Mas há limites a essa atuação. Artur Ferreira, da Global Forest Bond, cita iniciativas como o programa Conserve, do Instituto de Pesquisa Ambiental da Amazônia, que paga a produtores pela preservação por meio de serviços ambientais. O problema, ele diz, é que as forças do mercado não conseguem atuar nas áreas de desflorestamento ilegal. “O número grande do desmatamento ainda depende muito de atividade governamental, principalmente no Brasil onde quase metade dos biomas nativos é terra pública, que é onde ocorre a maior parte dos focos”, diz.
Pacto de cooperação e ação efetiva
Pela sua experiência recente, a presidente da Synergia acredita que a atuação conjunta de organizações que atuam na Amazônia e grandes empresas vai conseguir recuperar parte da confiança internacional. “A pandemia tornou ainda mais clara a necessidade de se estabelecer uma transição rápida e global para uma economia mais sustentável”, afirma.
Fazer só um esforço mínimo não será o suficiente, o mundo está engajado em uma corrida climática
Especialista em políticas climáticas, Natalie Unterstell acredita que ainda levará tempo para melhorar a imagem do Brasil mas, no longo prazo, a pressão global por compromissos ambientais mais consistentes deve prevalecer. “Quem quer que ganhe as eleições no ano que vem terá que negociar com os grupos que hoje atuam cobrando uma política ambiental melhor. Fazer só um esforço mínimo não será o suficiente, o mundo está engajado em uma corrida climática. Nós sabemos o que tem de ser feito para voltarmos ao trilho, temos referências boas do passado.

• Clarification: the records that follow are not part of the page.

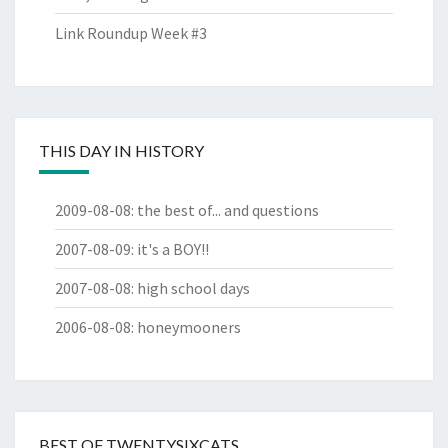
Link Roundup Week #3
THIS DAY IN HISTORY
2009-08-08
:
the best of... and questions
2007-08-09
:
it's a BOY!!
2007-08-08
:
high school days
2006-08-08
:
honeymooners
BEST OF TWENTYSIXCATS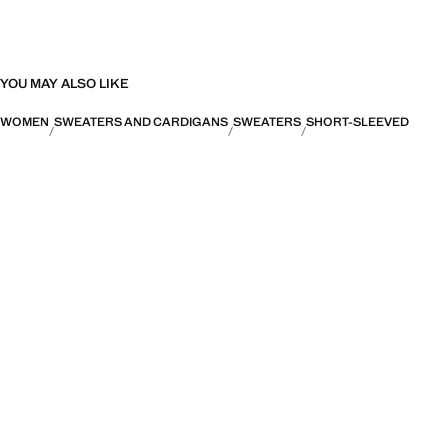
YOU MAY ALSO LIKE
WOMEN
SWEATERS AND CARDIGANS
SWEATERS
SHORT-SLEEVED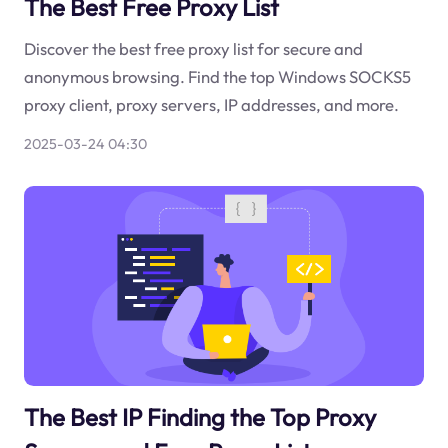
The Best Free Proxy List
Discover the best free proxy list for secure and
anonymous browsing. Find the top Windows SOCKS5
proxy client, proxy servers, IP addresses, and more.
2025-03-24 04:30
The Best IP Finding the Top Proxy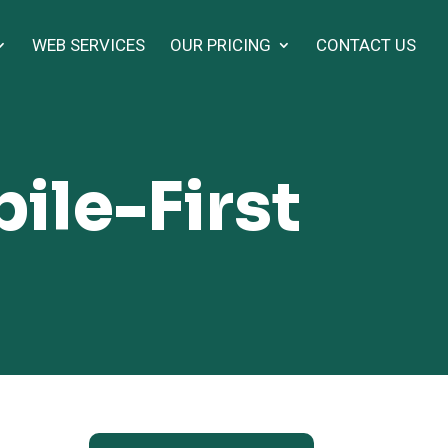
WEB SERVICES
OUR PRICING
CONTACT US
ile-First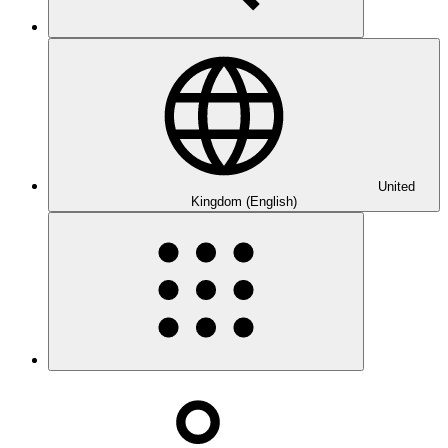
United
Kingdom (English)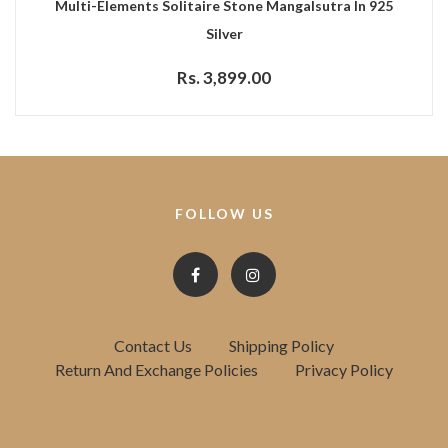
Multi-Elements Solitaire Stone Mangalsutra In 925
Silver
Rs. 3,899.00
FOLLOW US
Contact Us
Shipping Policy
Return And Exchange Policies
Privacy Policy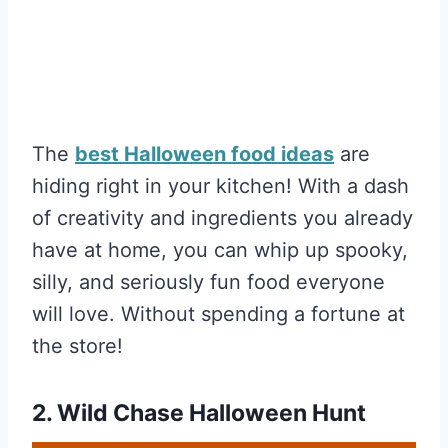
The
best Halloween food ideas
are
hiding right in your kitchen! With a dash
of creativity and ingredients you already
have at home, you can whip up spooky,
silly, and seriously fun food everyone
will love. Without spending a fortune at
the store!
2. Wild Chase Halloween Hunt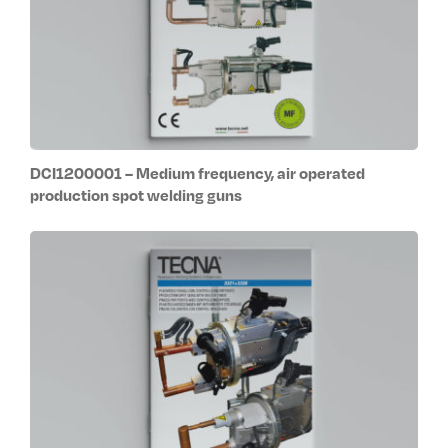
DCI1200001 – Medium frequency, air operated
production spot welding guns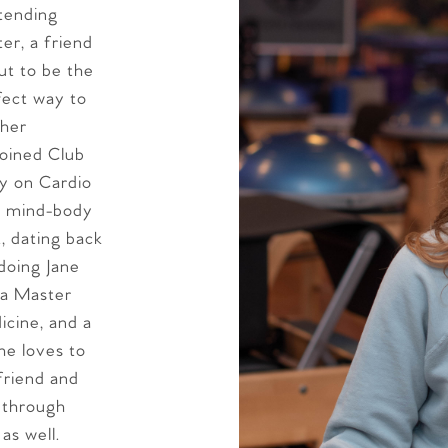
tending
ter, a friend
out to be the
rfect way to
 her
 joined Club
ly on Cardio
ll mind-body
, dating back
doing Jane
, a Master
icine, and a
she loves to
friend and
l through
as well.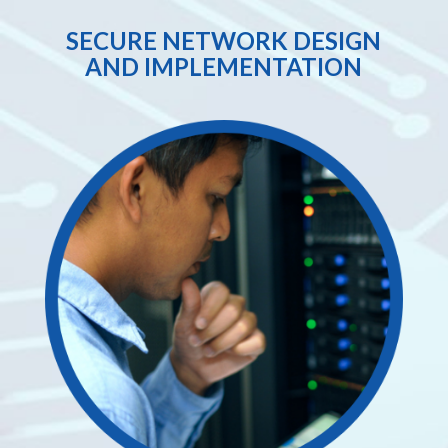
SECURE NETWORK DESIGN
AND IMPLEMENTATION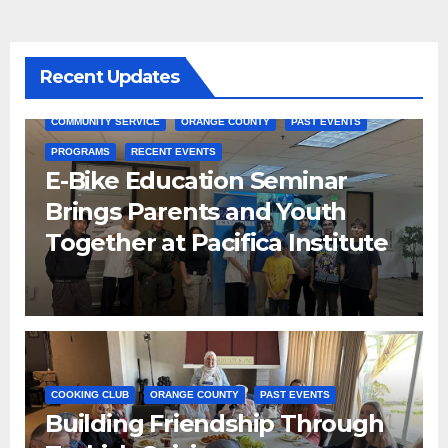
Recent Updates
COMMUNITY SERVICE
ORANGE COUNTY
PAST EVENTS
PROGRAMS
RECENT EVENTS
E-Bike Education Seminar
Brings Parents and Youth
Together at Pacifica Institute
COOKING CLUB
ORANGE COUNTY
PAST EVENTS
Building Friendship Through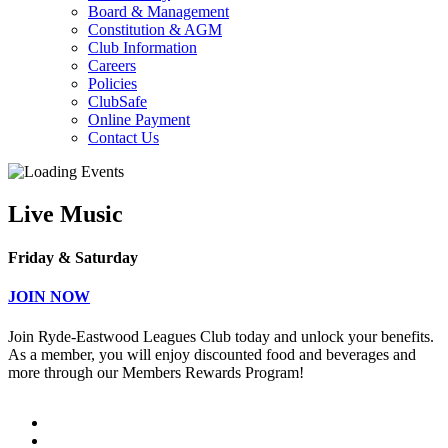
Board & Management
Constitution & AGM
Club Information
Careers
Policies
ClubSafe
Online Payment
Contact Us
Live Music
Friday & Saturday
JOIN NOW
Join Ryde-Eastwood Leagues Club today and unlock your benefits.
As a member, you will enjoy discounted food and beverages and
more through our Members Rewards Program!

Mas isso não significa que será fácil.”
Para Artur Ferreira, atacar a questão mais urgente do desflorestamento ilegal depende ainda de o país fazer a escolha de colocar o desenvolvimento sustentável no centro de sua agenda de desenvolvimento, o que não vem ocorrendo nos últimos governos. “Precisamos de um pacto nacional com um objetivo alinhado de o Brasil ser uma potência agroambiental. Sem isso, qualquer um dos lados puxando a corda sozinho, seja setor privado, o governo ou as ONGs, nós já tentamos e não deu certo.”